### Okuma Metni
'''

Emsal Mahkeme Kararı Ankara Bölge Adliye Mahkemesi 24. Hukuk Dairesi 2021/121 E. 2021/376 K. 16.03.2021 T.

Görüntülediğiniz mahkeme kararı kesinleşmiş bir karardır.

T.C. ANKARA BÖLGE ADLİYE MAHKEMESİ BAM 24. HUKUK DAİRESİ …
T.C.
ANKARA
BÖLGE ADLİYE MAHKEMESİ
24.HUKUK DAİRESİ

ESAS NO :….
KARAR NO : …

T Ü R K M İ L L E T İ A D I N A
K A R A R

BAŞKAN :….
ÜYE :….
ÜYE :….
KATİP :….

İNCELENEN KARARIN
MAHKEMESİ : ANKARA 13. ASLİYE TİCARET MAHKEMESİ
TARİHİ : 09/04/2019
NUMARASI : ….

DAVACI …..

DAVANIN KONUSU : ALACAK
İSTİNAF TALEBİNDE
BULUNAN : TARAF VEKİLLERİ
KARAR TARİHİ : 16/03/2021
KARARIN YAZILDIĞI
TARİH : 17/03/2021

Mahkemece verilen karara karşı taraf vekillerince tarafından istinaf kanun yoluna başvurulmuştur.
İstinaf talebinin süresi içinde olduğu anlaşıldıktan sonra dosya okunup gereği düşünüldü:
TALEP: Davacı vekili dava dilekçesinde; davalı ile birleşen …. davacı kuruluşun aldığı elektrik enerjisinin miktarları ve faturalandırmaya esas bilgileri ve sayaç okuyarak belirlediğini, sayaç okuma bedelinin sayaç başına sabit bir ücret olması gerekirken davalı şirketçe tüketilen enerji miktarı üzerinden nispi ücret şeklinde tahsil edildiğini, oysa aksine yargı kararları olduğunu, bu çerçevede perakende satış hizmet bedelinin tahsil edildiği belirlenen Ocak 2018- Aralık 2010 tarihleri arasındaki fazla tahsil edilen miktarın toplamı olan 19.822,63 TL (Kdv dahil ) miktarın ödeme tarihlerinden itibaren işletilecek gecikme zammı ve bunun KDV’si ile birlikte tahsiline karar verilmesini talep etmiştir.

'''

### Ham Veriler
'''

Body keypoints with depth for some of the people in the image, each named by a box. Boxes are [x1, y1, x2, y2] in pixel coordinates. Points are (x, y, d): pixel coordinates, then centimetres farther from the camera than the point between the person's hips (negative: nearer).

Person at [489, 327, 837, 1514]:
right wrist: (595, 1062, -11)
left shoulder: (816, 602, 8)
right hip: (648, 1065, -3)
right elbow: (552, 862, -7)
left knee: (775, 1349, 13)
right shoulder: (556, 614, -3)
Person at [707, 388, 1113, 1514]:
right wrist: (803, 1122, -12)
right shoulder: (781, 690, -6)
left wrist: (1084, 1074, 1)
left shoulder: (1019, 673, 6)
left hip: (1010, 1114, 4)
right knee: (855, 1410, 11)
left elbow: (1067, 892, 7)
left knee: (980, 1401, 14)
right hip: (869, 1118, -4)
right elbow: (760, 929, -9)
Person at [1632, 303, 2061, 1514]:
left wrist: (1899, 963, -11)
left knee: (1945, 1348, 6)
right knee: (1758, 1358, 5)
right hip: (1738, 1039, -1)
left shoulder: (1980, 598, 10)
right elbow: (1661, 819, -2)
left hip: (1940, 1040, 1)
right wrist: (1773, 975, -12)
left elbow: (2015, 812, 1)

'''

### Alıştırma Görevleri
1. Karar metnine göre incelenen kararı hangi mahkeme vermiştir?
2. Lütfen karar metninde "Emsal Mahkeme Kararı" sözcüklerinin geçtiği yerden başlayıp "kesinleşmiş bir karardır." sözcüklerinden sonra durarak bu bölümü aynen aktarın.
3. Karar metnine göre davacı vekili, sayaç okuma bedelinin tahsil ediliş biçimine neden karşı çıkmaktadır? Bir ila üç cümleyle açıklayın.

### Çözüm Listesi
1. Ankara 13. Asliye Ticaret Mahkemesi.

2.
Emsal Mahkeme Kararı Ankara Bölge Adliye Mahkemesi 24. Hukuk Dairesi 2021/121 E. 2021/376 K. 16.03.2021 T.

Görüntülediğiniz mahkeme kararı kesinleşmiş bir karardır.

3. Davacı vekiline göre sayaç okuma bedeli sayaç başına sabit bir ücret olmalıdır. Oysa davalı şirket bu bedeli tüketilen enerji miktarı üzerinden nispi ücret olarak tahsil etmiştir. Davacı vekili ayrıca bu uygulamaya aykırı yargı kararları bulunduğunu belirtmektedir.